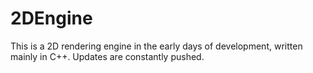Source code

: # 2DEngine
This is a 2D rendering engine in the early days of development, written mainly in C++. Updates are constantly pushed.
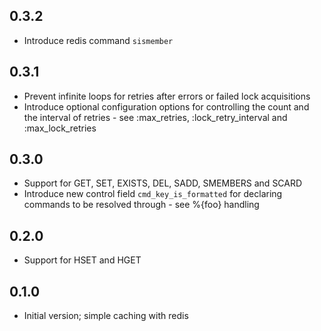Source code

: ## 0.3.2
 - Introduce redis command `sismember`

## 0.3.1
 - Prevent infinite loops for retries after errors or failed lock acquisitions
 - Introduce optional configuration options for controlling the count and
   the interval of retries - see :max_retries, :lock_retry_interval and
   :max_lock_retries

## 0.3.0
 - Support for GET, SET, EXISTS, DEL, SADD, SMEMBERS and SCARD
 - Introduce new control field `cmd_key_is_formatted` for declaring commands
   to be resolved through - see %{foo} handling

## 0.2.0
 - Support for HSET and HGET

## 0.1.0
 - Initial version; simple caching with redis
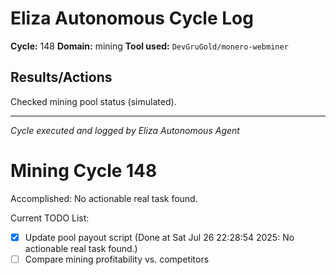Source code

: # Eliza Autonomous Cycle Log

**Cycle:** 148
**Domain:** mining
**Tool used:** `DevGruGold/monero-webminer`

## Results/Actions
Checked mining pool status (simulated).

---
*Cycle executed and logged by Eliza Autonomous Agent*

# Mining Cycle 148

Accomplished: No actionable real task found.

Current TODO List:

- [x] Update pool payout script  (Done at Sat Jul 26 22:28:54 2025: No actionable real task found.)
- [ ] Compare mining profitability vs. competitors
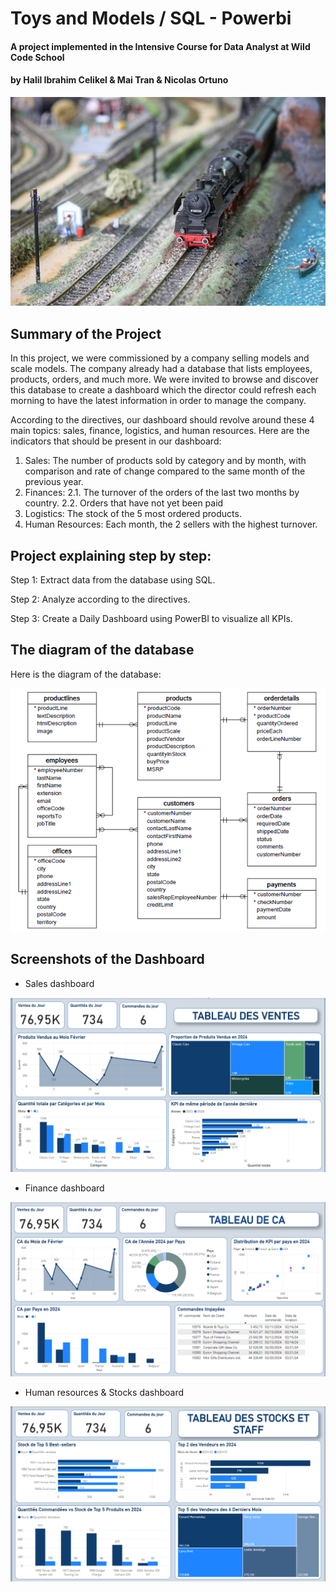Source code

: # Toys and Models / SQL - Powerbi
#### A project implemented in the Intensive Course for Data Analyst at Wild Code School
#### by Halil Ibrahim Celikel & Mai Tran & Nicolas Ortuno


![Model Train](model_train.png)

## Summary of the Project

In this project, we were commissioned by a company selling models and scale models. The company already had a database that lists employees, products, orders, and much more. We were invited to browse and discover this database to create a dashboard which the director could refresh each morning to have the latest information in order to manage the company.

According to the directives, our dashboard should revolve around these 4 main topics: sales, finance, logistics, and human resources. Here are the indicators that should be present in our dashboard: 

1. Sales: The number of products sold by category and by month, with comparison and rate of change compared to the same month of the previous year.
2. Finances: 
  2.1. The turnover of the orders of the last two months by country. 
  2.2. Orders that have not yet been paid
3. Logistics: The stock of the 5 most ordered products.
4. Human Resources: Each month, the 2 sellers with the highest turnover.


## Project explaining step by step:
Step 1: Extract data from the database using SQL. 

Step 2: Analyze according to the directives.

Step 3: Create a Daily Dashboard using PowerBI to visualize all KPIs.

## The diagram of the database

Here is the diagram of the database:

![Diagram](diagram.png)


## Screenshots of the Dashboard


- Sales dashboard


![Sales](sales.png)


- Finance dashboard


![Finances](finance.png)


- Human resources & Stocks dashboard


![Rh_Stocks](RH_Stock.png)















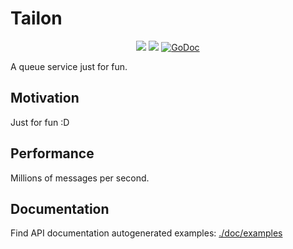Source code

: # Tailon

<p align="center">
<a href="https://github.com/fulldump/tailon/actions/workflows/go.yml"><img src="https://github.com/fulldump/tailon/actions/workflows/go.yml/badge.svg"></a>
<a href="https://goreportcard.com/report/github.com/fulldump/tailon"><img src="https://goreportcard.com/badge/github.com/fulldump/tailon"></a>
<a href="https://godoc.org/github.com/fulldump/tailon"><img src="https://godoc.org/github.com/fulldump/tailon?status.svg" alt="GoDoc"></a>
</p>


A queue service just for fun.


## Motivation

Just for fun :D

## Performance

Millions of messages per second.

## Documentation

Find API documentation autogenerated examples: [./doc/examples](./doc/examples)




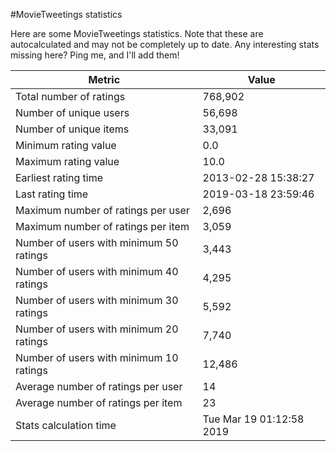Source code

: #MovieTweetings statistics

Here are some MovieTweetings statistics. Note that these are autocalculated and may not be completely up to date. Any interesting stats missing here? Ping me, and I'll add them!

Metric | Value
--- | ---
Total number of ratings                 | 768,902
Number of unique users                  | 56,698
Number of unique items                  | 33,091
Minimum rating value                    | 0.0
Maximum rating value                    | 10.0
Earliest rating time                    | 2013-02-28 15:38:27
Last rating time                        | 2019-03-18 23:59:46
Maximum number of ratings per user      | 2,696
Maximum number of ratings per item      | 3,059
Number of users with minimum 50 ratings | 3,443
Number of users with minimum 40 ratings | 4,295
Number of users with minimum 30 ratings | 5,592
Number of users with minimum 20 ratings | 7,740
Number of users with minimum 10 ratings | 12,486
Average number of ratings per user      | 14
Average number of ratings per item      | 23
Stats calculation time                  | Tue Mar 19 01:12:58 2019

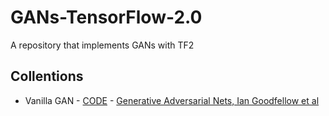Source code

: # GANs-TensorFlow-2.0
A repository that implements GANs with TF2

## Collentions

* Vanilla GAN - [CODE](https://github.com/olramde/GANs-TensorFlow-2.0/VanillaGAN.py) - [Generative Adversarial Nets, Ian Goodfellow et al](https://papers.nips.cc/paper/5423-generative-adversarial-nets.pdf)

= Your goal =
What lines of the data include the word "have"? Copy each of them.

= Answer section =
In this project, we were commissioned by a company selling models and scale models. The company already had a database that lists employees, products, orders, and much more. We were invited to browse and discover this database to create a dashboard which the director could refresh each morning to have the latest information in order to manage the company.
  2.2. Orders that have not yet been paid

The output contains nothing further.